== Segment start ==

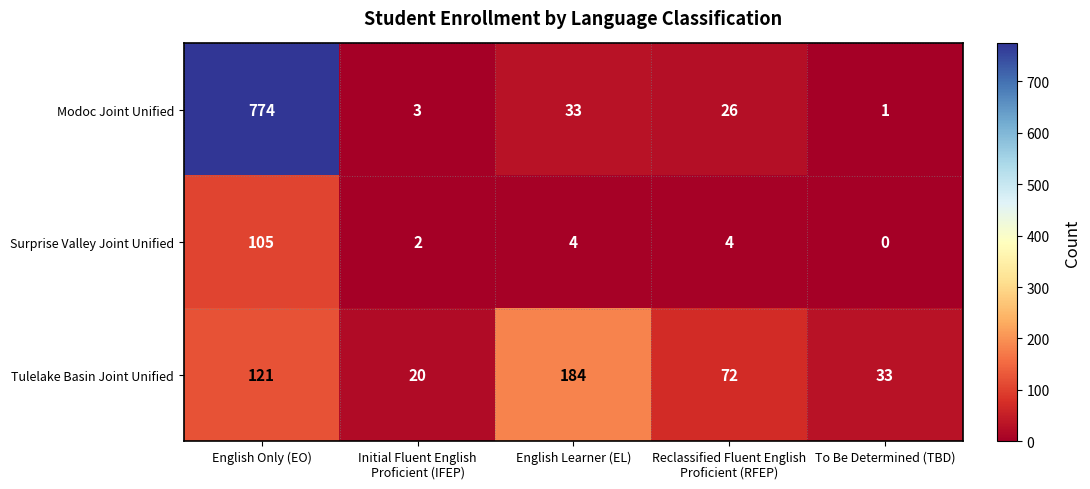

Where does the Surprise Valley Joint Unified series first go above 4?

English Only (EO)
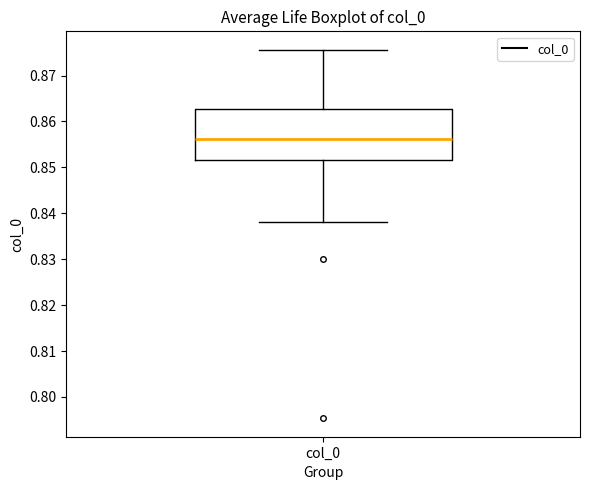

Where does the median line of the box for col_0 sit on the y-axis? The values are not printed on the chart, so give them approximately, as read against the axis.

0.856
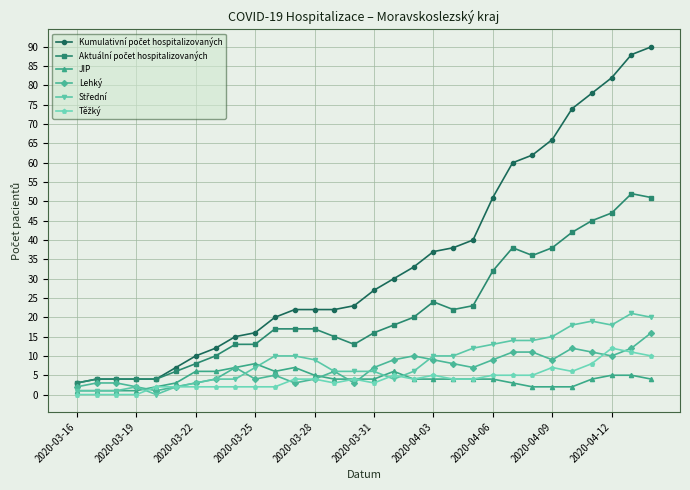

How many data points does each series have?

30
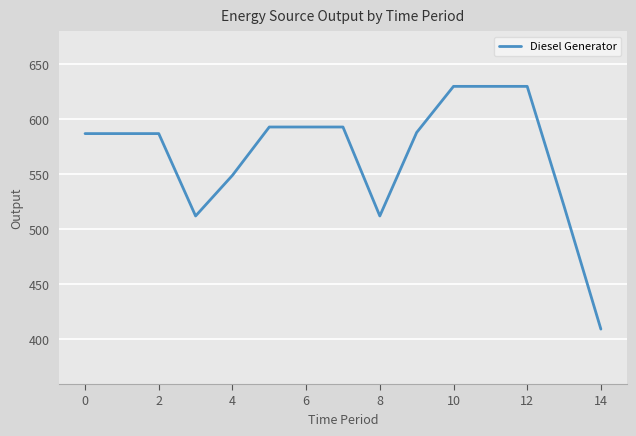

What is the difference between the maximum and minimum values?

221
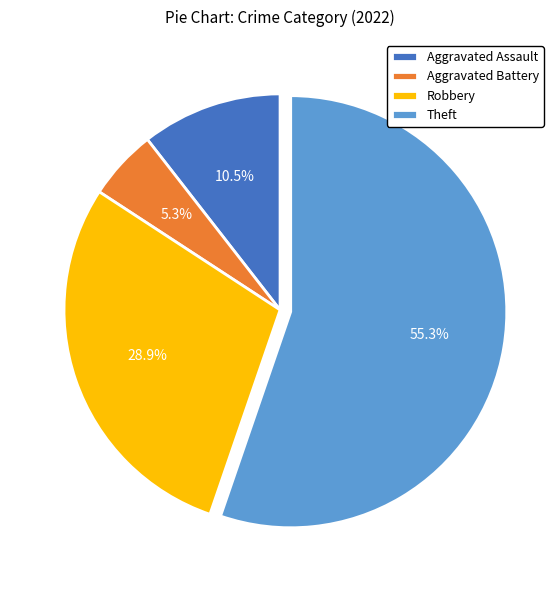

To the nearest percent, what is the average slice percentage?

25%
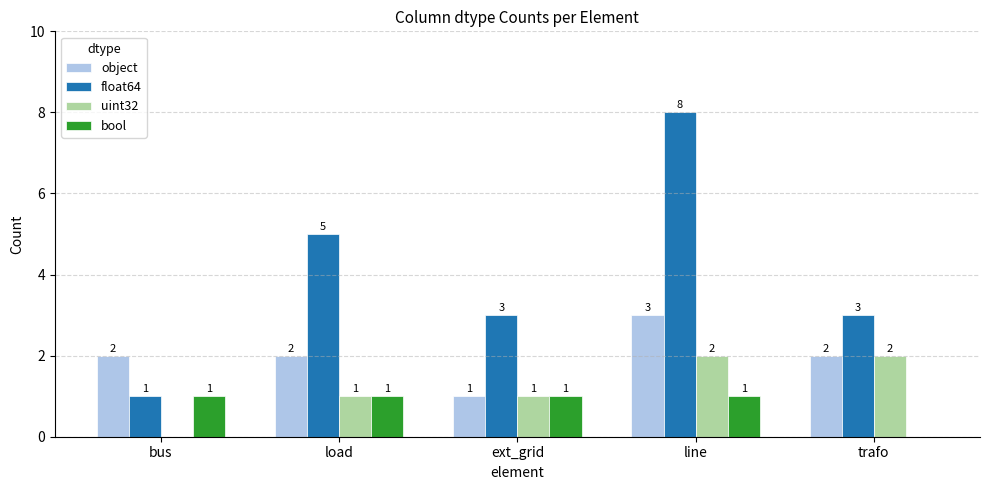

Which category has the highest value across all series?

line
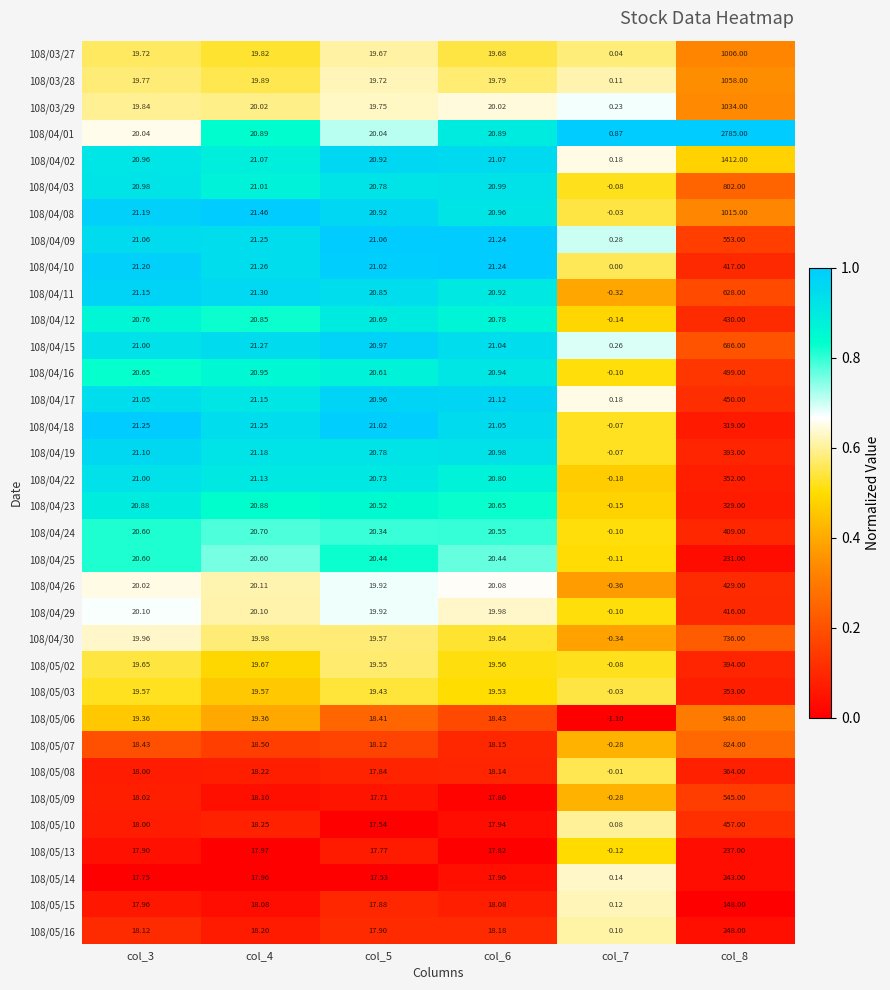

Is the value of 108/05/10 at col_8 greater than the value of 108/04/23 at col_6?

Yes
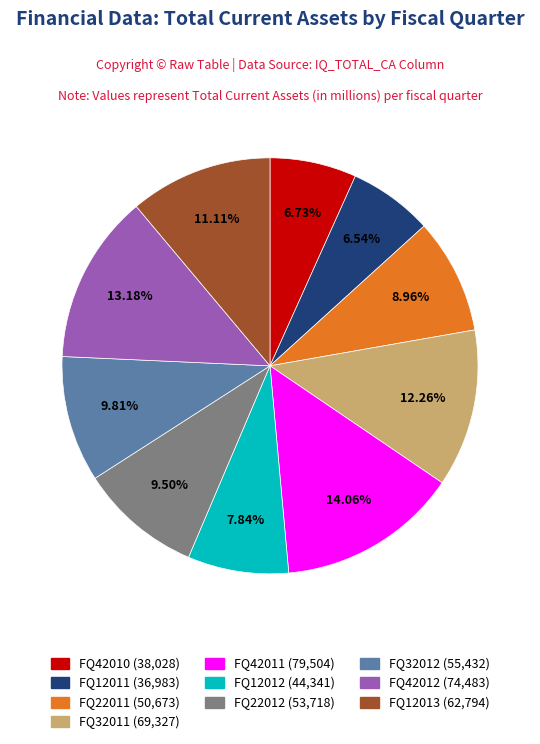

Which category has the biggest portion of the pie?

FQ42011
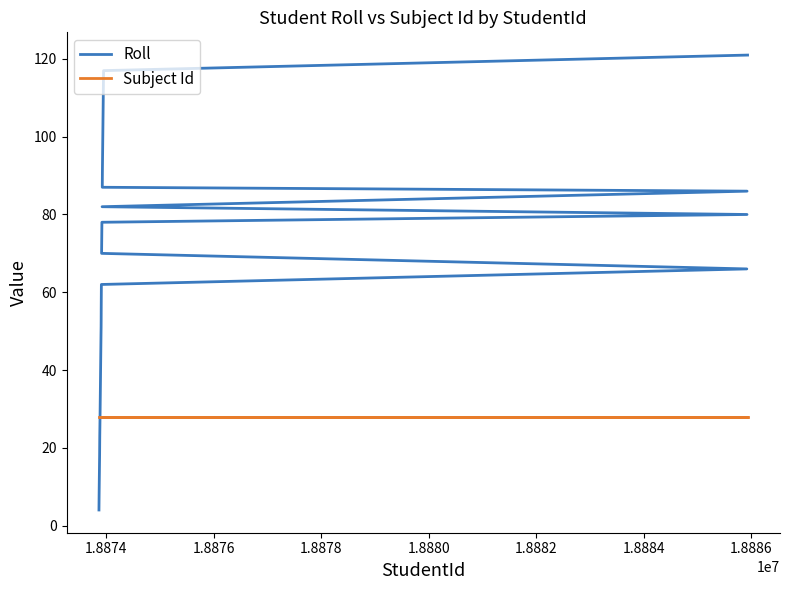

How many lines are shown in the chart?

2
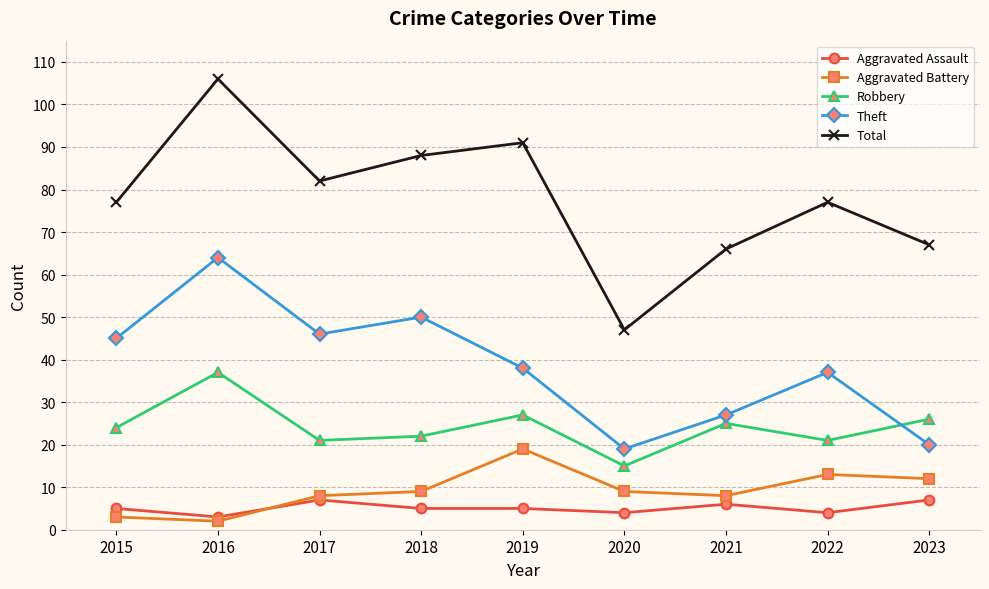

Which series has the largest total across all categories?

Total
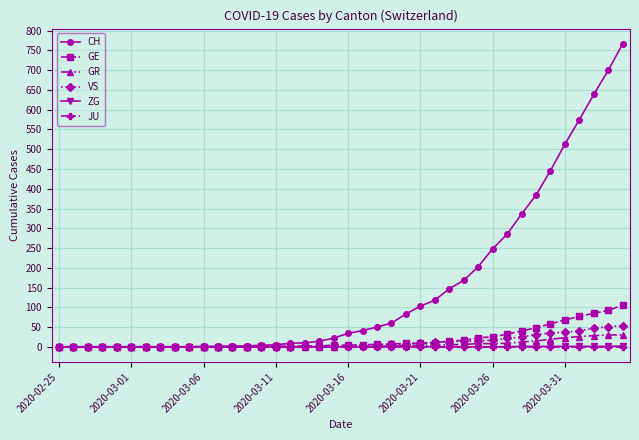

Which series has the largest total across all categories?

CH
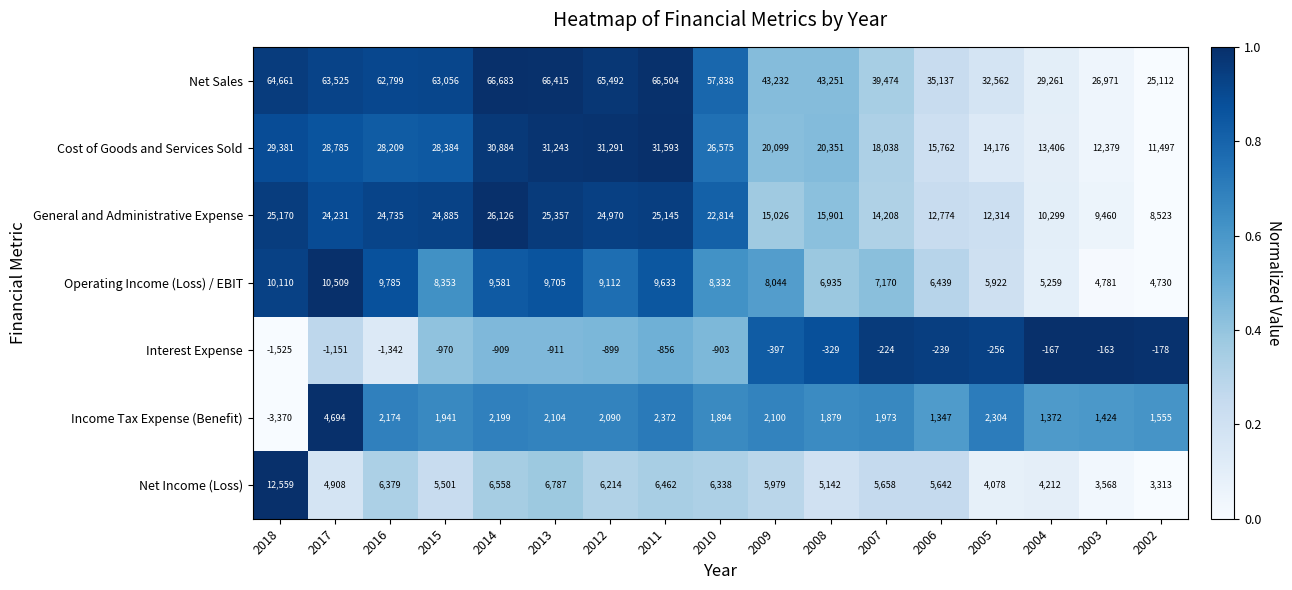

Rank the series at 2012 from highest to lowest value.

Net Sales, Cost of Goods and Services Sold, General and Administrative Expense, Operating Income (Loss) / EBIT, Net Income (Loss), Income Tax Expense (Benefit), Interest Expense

== Segment end ==

▸ **WORK ORDER**: Edit all of the data above by replacing each "series" with "data set" and keeping everything else unchanged. Leave the pictures out.

▸ **TASK SOLUTION**:
Where does the Surprise Valley Joint Unified data set first go above 4?

English Only (EO)

Where does the median line of the box for col_0 sit on the y-axis? The values are not printed on the chart, so give them approximately, as read against the axis.

0.856

How many data points does each data set have?

30

What is the difference between the maximum and minimum values?

221

To the nearest percent, what is the average slice percentage?

25%

Which category has the highest value across all data set?

line

Is the value of 108/05/10 at col_8 greater than the value of 108/04/23 at col_6?

Yes

Which category has the biggest portion of the pie?

FQ42011

How many lines are shown in the chart?

2

Which data set has the largest total across all categories?

Total

Which data set has the largest total across all categories?

CH

Rank the data set at 2012 from highest to lowest value.

Net Sales, Cost of Goods and Services Sold, General and Administrative Expense, Operating Income (Loss) / EBIT, Net Income (Loss), Income Tax Expense (Benefit), Interest Expense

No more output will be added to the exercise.